On the face of it, it has been a great week for Buffalo sports fans, who are lovably fatalistic about their teams and their city, but who now have a real reason to celebrate at the Buffalo Bills' 2014 home-opener at The Ralph on Sunday.

Terry and Kim Pegula repelled the would-be plunderers of the city's NFL franchise. A team that once seemed certain to depart for richer, more fashionable locations in Toronto or Los Angeles will stay in beleaguered Buffalo: The billionaire owners of the local NHL team stepped up to buy the Bills from the estate of the late Ralph Wilson for a reported bid of $1.4-billion (U.S.).

For once, there is no "wide right" for Buffalo fans, no Brett Hull in the crease. The fancy guys from Toronto and their rocker buddy Jon Bon Jovi, who bid $1.05-billion, finished up the track for a change, along with the huckster Donald Trump. Cue the Genny, brats and beef on weck for the The Ralph's parking lots on Sunday, baby.

Once it became clear that the great moral arbiter, NFL commissioner Roger Goodell, was not about to let the Bills depart for Toronto in the auction sale, the bid from Bon Jovi, Larry Tanenbaum and Edward Rogers was in trouble. Anyone who thought Trump had a serious chance of owning an NFL team knows nothing about the league's history, but team owners have long memories when it comes to Trump's involvement with the USFL in the 1980s.

The Pegulas' bid still has to be approved by three-quarters of the NFL's 32 owners, but that is not expected to be a problem. Terry Pegula has plenty of cash, thanks to the sale of his oil and gas company for $4.7-billion back in 2010. And nothing talks louder in the NFL – or any other league – than money.

Now, without the spectre of the Bills moving hanging over their heads, fans can dream a little. How about a new stadium to replace the bare-bones Ralph, which has always been a pain because it's way out in suburban Orchard Park with only a couple of roads to get you there?

New York State hired consultants to recommend sites for a new stadium, and The Buffalo News reported the list has been pared down to four in Erie County, although the report has yet to be released. But with Pegula in the picture, it is not difficult to imagine a new playpen for the Bills in downtown Buffalo, perhaps right next to the Sabres' First Niagara Center and Pegula's $172-million HarborCenter development.

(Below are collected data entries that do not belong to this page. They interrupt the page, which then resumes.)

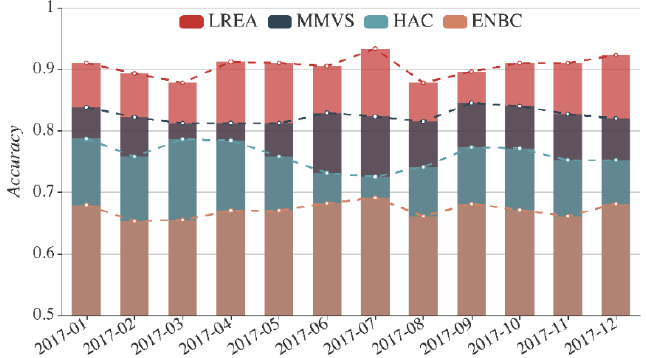
Figure 20. Monthly average evaluation accuracy rates of region 1 r in 2017 with the four methods. In Figure 20, the horizontal axis encompasses different months, the vertical axis indi- cates the monthly average evaluation accuracy rates, the four tops of each colored column represent the accuracy rates of the four methods. Taking July 2017 as an example, we can see that the four columns in different colors from high to low correspond to LREA, MMVS, HAC, and ENBC, with the accuracy rates standing at 93.3%, 82.3%, 72.5%, and 69.1%, re- spectively. Overall, the four methods are ranked by the accuracy rates in descending or- der: LREA, MMVS, HAC, and ENBC. The annual accuracy rates of evaluation results ob- tained with LREA, HAC, ENBC, and MMVS come at 90.5%, 82.5%, 76.0%, and 67.1%. Figure 21. Evaluation accuracy rates of 34 local regions in 2017 with the four methods. Figure 21 shows that the horizontal and vertical axes represent the single region and the annual evaluation accuracy rates, respectively. All local regions under monitoring see their average evaluation accuracy rates obtained with LREA, MMVS, HAC, and ENBC standing at 84.2%, 78.6%, 71.6%, and 63.5%, respectively. From Figures 19 and 20, it is obvious that LREA is superior to MMVS, HAC, and ENBC in terms of evaluation accuracy rate. (3) The application system of the evaluation of the dam operation state To further illustrate the evaluation results of the dam operation state, we have devel- oped and implemented an application system for the evaluation the dam operation state, as shown in Figure 22. Figure 22a,c show the evaluation results under the situation of the lowest water level in 2013 and 2015, respectively. Figure 22b,d show the results in the highest water level in 2014 and 2016, respectively. From Figure 22a–d, they illustrate the different evaluation results of the central section of the dam from the lowest water level to the highest water level when the measured values continue to change over time.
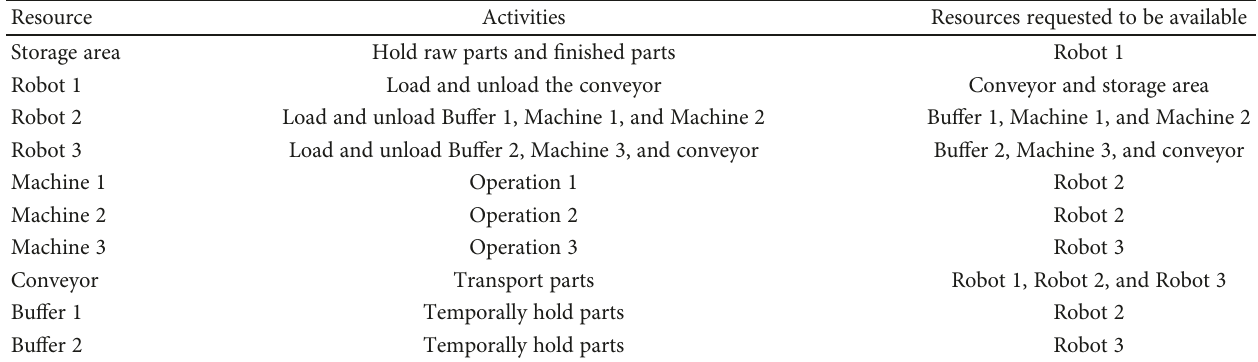
Table 1: Operations of the AMS shown in Figure 1 and the resources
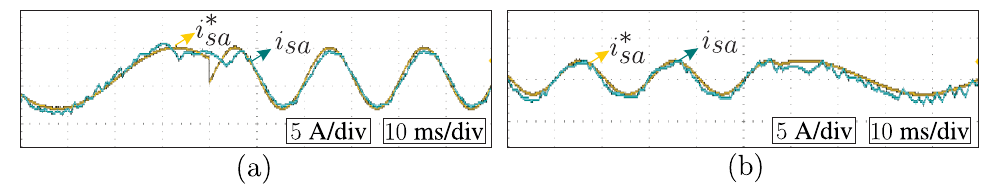
Figure 16. Current tracking performance compared to reference frequency changes. ( a ) Reference from 20 to 50 Hz. ( b ) Reference from 50 to 20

HarborCenter is supposed to be the catalyst that finally spurs downtown development and ends all those jokes about fires in Buffalo. There are two hockey rinks under construction at HarborCenter along with a Marriott hotel and a big retail building. A football stadium would be the crowning glory.

But – and there always is a but with Pegula – this does not mean the Bills will shed the on-field mediocrity that has dogged them for two decades. Pegula may be the model owner when it comes to paying the bills, but not so much when it comes to building winning teams.

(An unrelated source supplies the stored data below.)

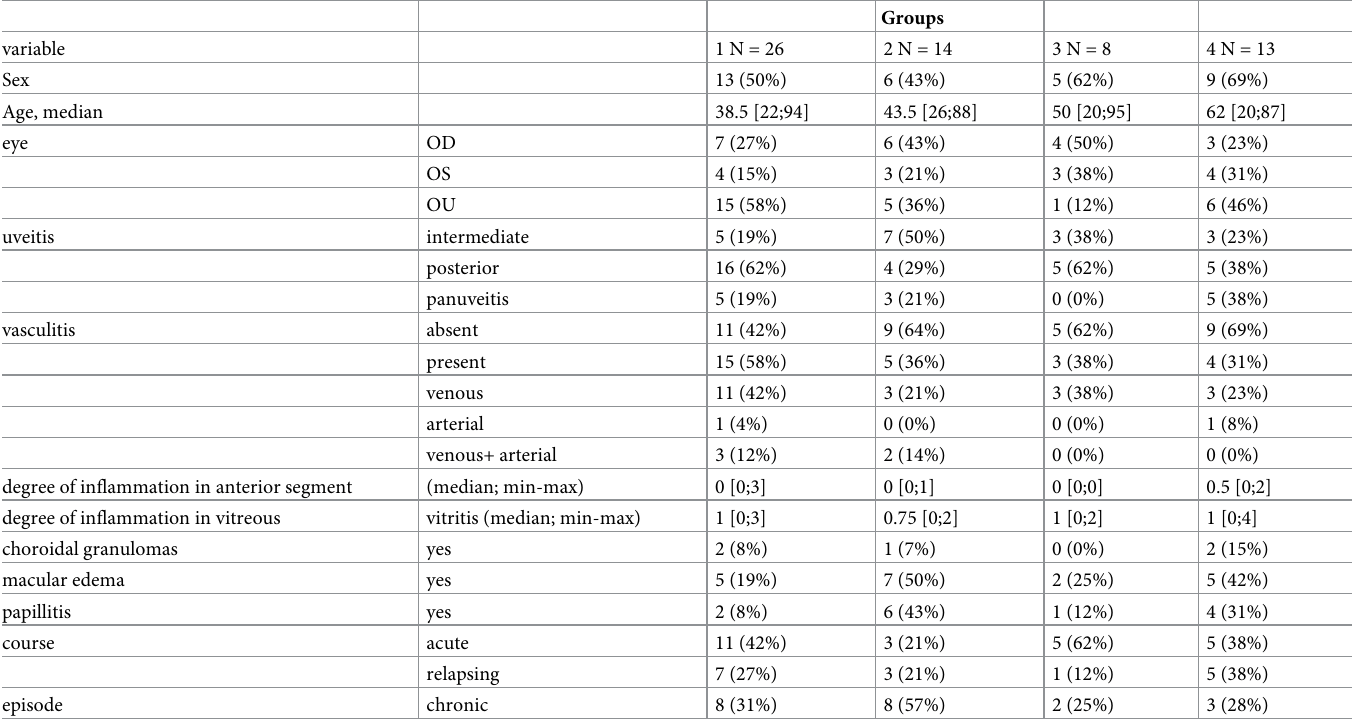
Table 3. Comparison between 4 sub-groups patients with idiopathic uveitis ( n = 64 � ) and their clinical parameters.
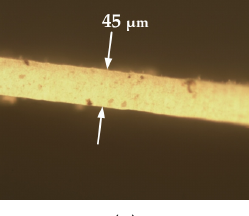
Table 4. Chemical composition of AAO nanoporous membranes.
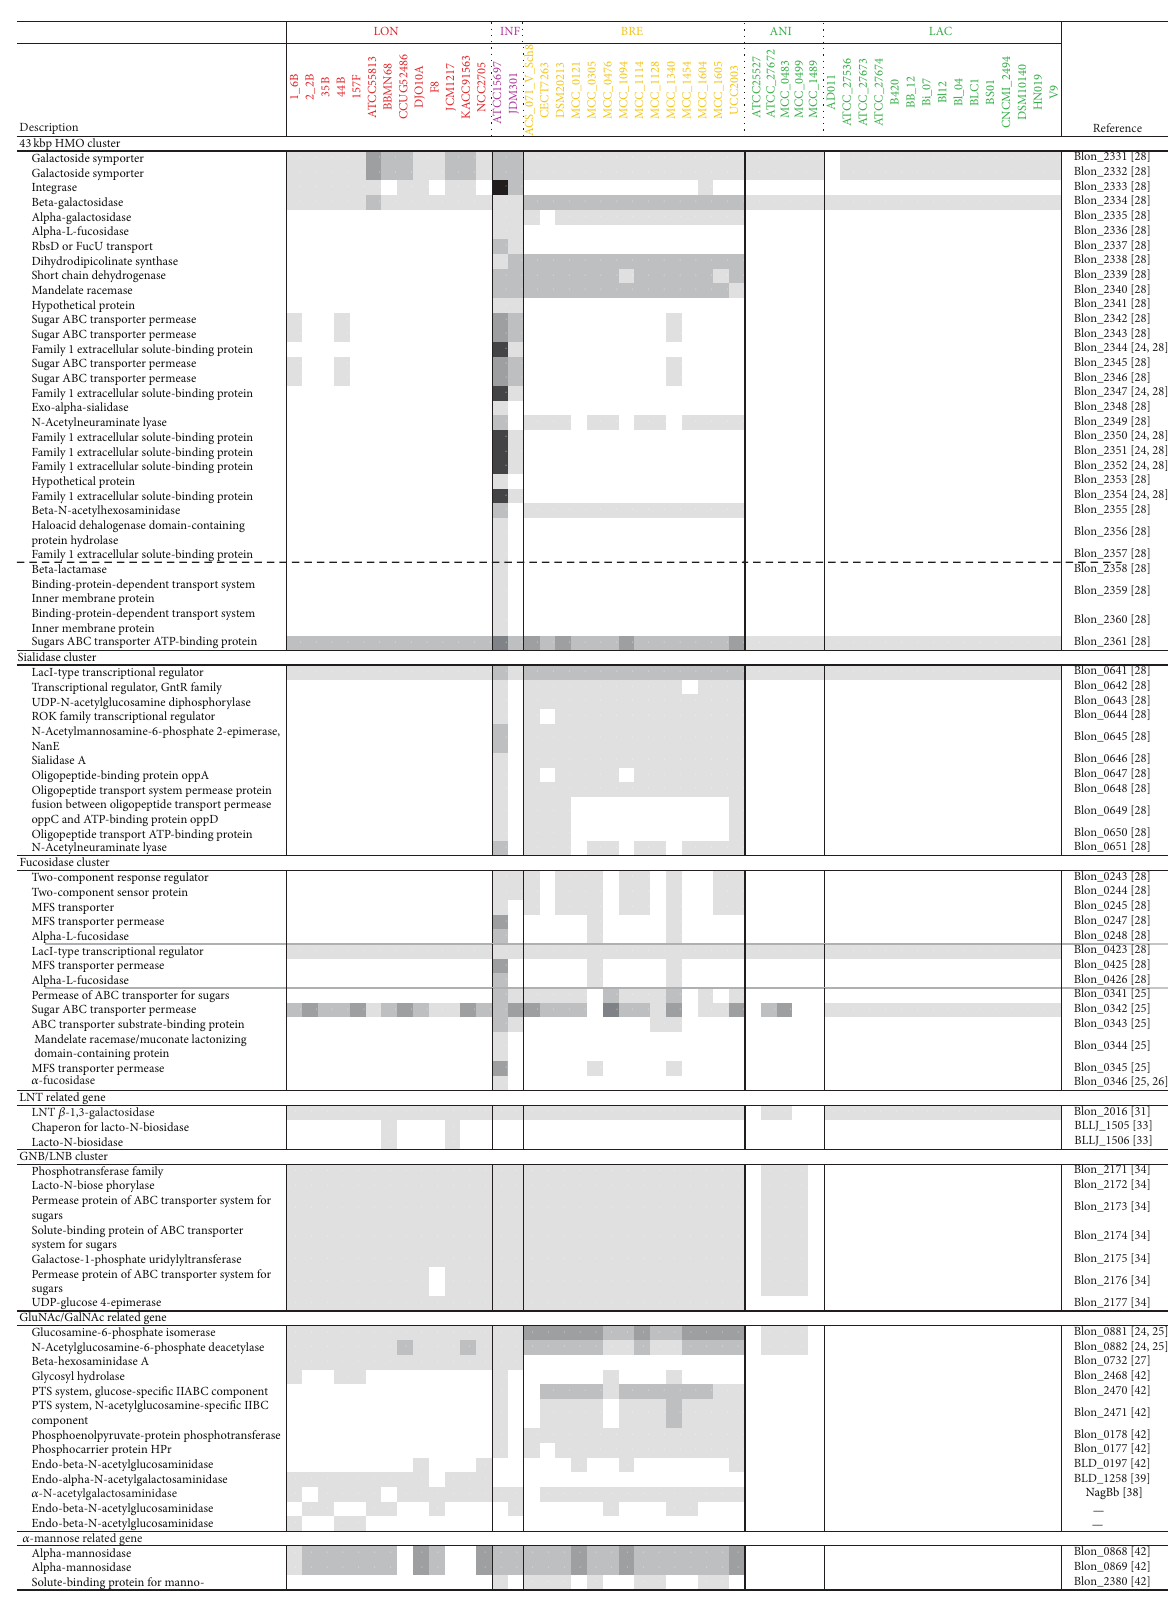
Alpha-mannosidase Solute-binding protein for manno- Figure 2: Distribution of genes involved in the metabolism of host glycans, such as human milk oligosaccharides, mucin, and N-glycans. The abbreviations used for species/subspecies are as follows: INF, B. longum subsp. infantis ; LON, B. longum subsp. longum ; BRE, B. breve ; ANI, B. animalis subsp. animalis ; LAC, B. animalis subsp.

His three-year run as owner of the Sabres has featured one front-office fiasco after another, mostly because he brings a fan's sensibility to his job. Darcy Regier was kept too long as general manager because certain people had Pegula's ear. Those familiar with the team's operations say office politics play far too much a role in the Sabres' day-to-day life.

It looked like Pegula finally had a grip on things when he sent Regier packing and hired franchise icon Pat LaFontaine as president of hockey operations in late 2013, but it did not take long for things to fall apart. Tim Murray was hired as Sabres GM last January, and LaFontaine resigned just three months into the job amid whispers of backstabbings and betrayals in the hockey office.

So rejoice, Bills fans. Your team has been saved from a move up the Queen Elizabeth Way. But don't plan on any return to the glory years of Jim Kelly, Bruce Smith and Thurman Thomas just yet.